I did a trade with Amie Key and Jennifer Collmar yesterday afternoon, I'm not sure they are on here, but I'm sure someone knows them lol.

They Got some hairless from me and they got some Variegated. I'm just happy that my lines are getting spread around.

Now on to what I got =D

Be forewarned, some of these pictures such lol, my camera hated me yesterday.

I got these from Amie

A merle pair.

The male is an extreme black merle
This picture does him no justice at all of how awesome he is.









His name is General Iroh and he's a big squish.

His future mate, is a pied merle, she is absolutely gorgeous 

















I Also got two female manx mice, which I've been wanting for a very long time.

























One is Pink-eyed white the other is a blue tan.
The Blue tans name is Hamtara (kudos and a free interwebs if you can guess where the base of her name comes from)

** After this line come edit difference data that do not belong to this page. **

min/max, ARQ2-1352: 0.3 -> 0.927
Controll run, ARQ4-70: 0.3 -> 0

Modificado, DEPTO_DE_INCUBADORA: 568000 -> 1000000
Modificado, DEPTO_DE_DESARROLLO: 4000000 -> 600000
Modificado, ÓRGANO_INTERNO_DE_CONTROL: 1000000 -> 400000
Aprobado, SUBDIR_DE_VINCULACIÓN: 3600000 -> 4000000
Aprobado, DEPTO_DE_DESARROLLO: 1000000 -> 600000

I also got a trio of tricolors.

The male








He is poorly marked, but I can incorporate him into my own lines.

The females


























Believe it or not, they're only 4 weeks old! they're huge already, compared to my mice, anyway.

Then I got a blue pied female, she's marked like a berkshire rat, with white paws, tail tip and white on her chest and belly.
She is only about 5/6 weeks old I think, huge!









Her name is Berk lol.

I got these from Jennifer!

I got this little girl, I've always wanted an extreme black.
she's only just weaned off her mom, at 4 weeks old.








She'll have a super long tail when she's grown, it's already really long though!.

And I got this girl, she's a long haired tricolor.








She'll help me get started on my long-haired tricolor project, since I recently got a surprise long haired tricolor male in a litter lol.


----------



## SarahC (Oct 3, 2008)

love them all.


----------



## mich (Sep 28, 2013)

Very nice. Love to own one, or two, or three!☆☆  :lol: :roll:


----------



## Meecer (May 25, 2014)

Very cute mice 

I have no idea on Hamtara, but I know Hamtoro the cute little hamster show


----------



## FranticFur (Apr 17, 2014)

They are all very lovely. I can't believe the length of that tail!


----------